I'm not sure if this is how it works, but it should be possible to avoid the "re-roll" problem:
Each node picks a random value, and publishes the hash of it to the blockchain, then, when the network has reached finality on what all the hashes are, the nodes publish the random values themselves, and the network takes the XOR of all of them.
Nodes can simply choose not to publish their value if the result is unfavorable to them, and this tanks the whole procedure. This isn’t a problem unique to your scheme; they all suffer from things like this.
If a node publicly commits to providing a random value, but then doesn't follow the protocol by actually revealing it, then that node's stake can be distributed to the honest nodes and the procedure started again.
The protocol could even increase the stake needed to be one of these random value providing nodes, every time such a failure occurred, to make such an attack more and more expensive.

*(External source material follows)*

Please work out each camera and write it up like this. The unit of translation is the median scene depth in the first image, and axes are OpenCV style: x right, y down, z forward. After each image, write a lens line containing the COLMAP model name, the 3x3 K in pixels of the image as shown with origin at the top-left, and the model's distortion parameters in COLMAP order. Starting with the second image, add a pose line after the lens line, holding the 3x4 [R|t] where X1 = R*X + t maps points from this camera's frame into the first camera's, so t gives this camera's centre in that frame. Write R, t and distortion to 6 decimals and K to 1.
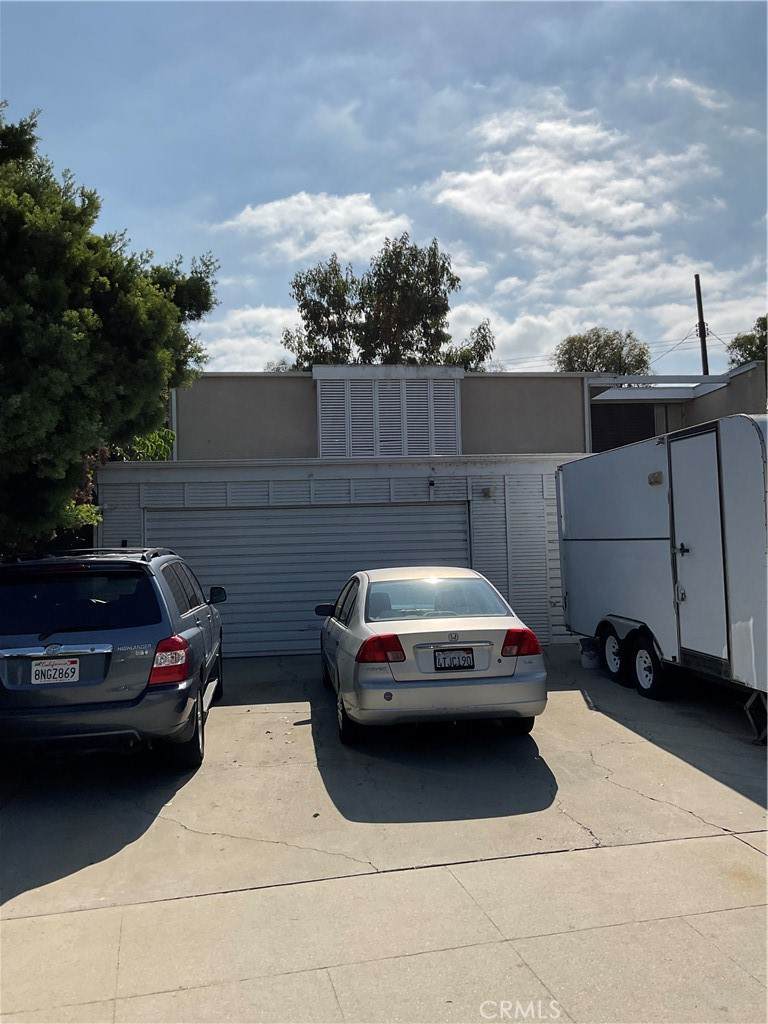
lens RADIAL K [[832.5, 0, 384.0], [0, 832.5, 512.0], [0, 0, 1]] dist [0.129182, 0.003186]
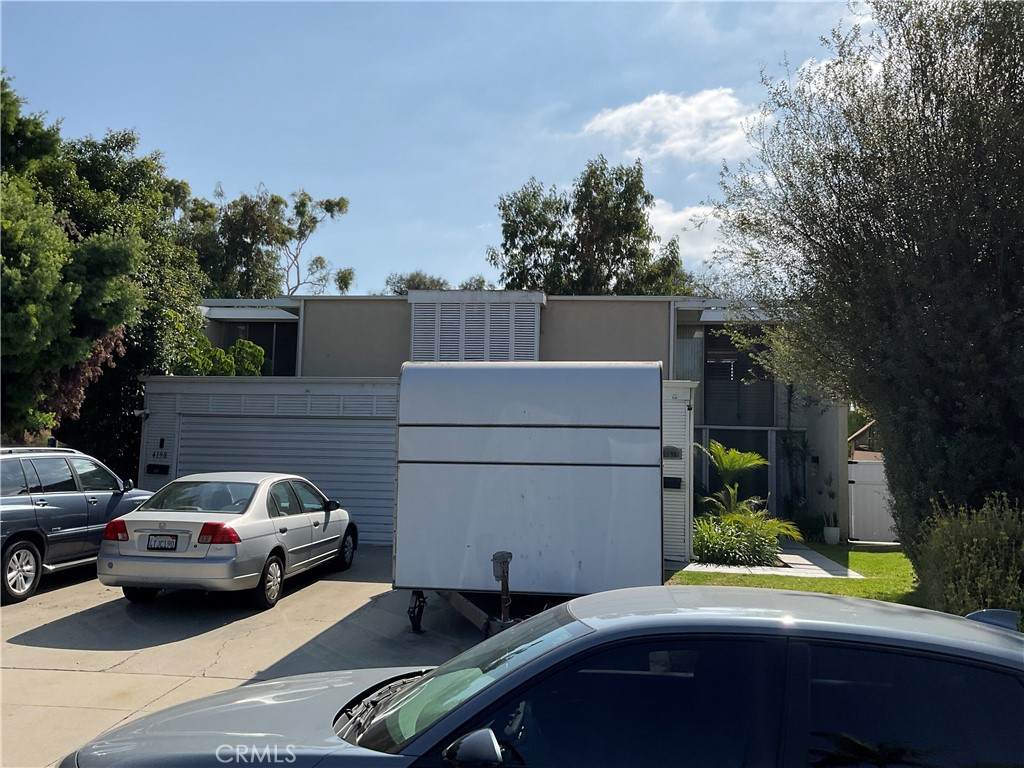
lens RADIAL K [[881.4, 0, 512.0], [0, 881.4, 384.0], [0, 0, 1]] dist [0.125479, -0.000965]
pose [[0.949592, 0.032611, -0.311788, 0.391120], [-0.044619, 0.998509, -0.031453, -0.018739], [0.310298, 0.043779, 0.949631, -0.064475]]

I think you're suggesting that a rogue node disobeying the protocol creates a chain split, allowing the node to just orphan the chain where they got caught.
That's probably true in general, but I was assuming that the random number generation would be decoupled from the process of actually building the consensus.
As long as the loss of stake can happen and be finalised as part of the transaction history, then eventually the attackers will run out of money and the random number generation process can catch up and start generating more entropy.
Each node picks a random value, and publishes the hash of it to the blockchain, then, when the network has reached finality on what all the hashes are, the nodes publish the random values themselves, and the network takes the XOR of all of them.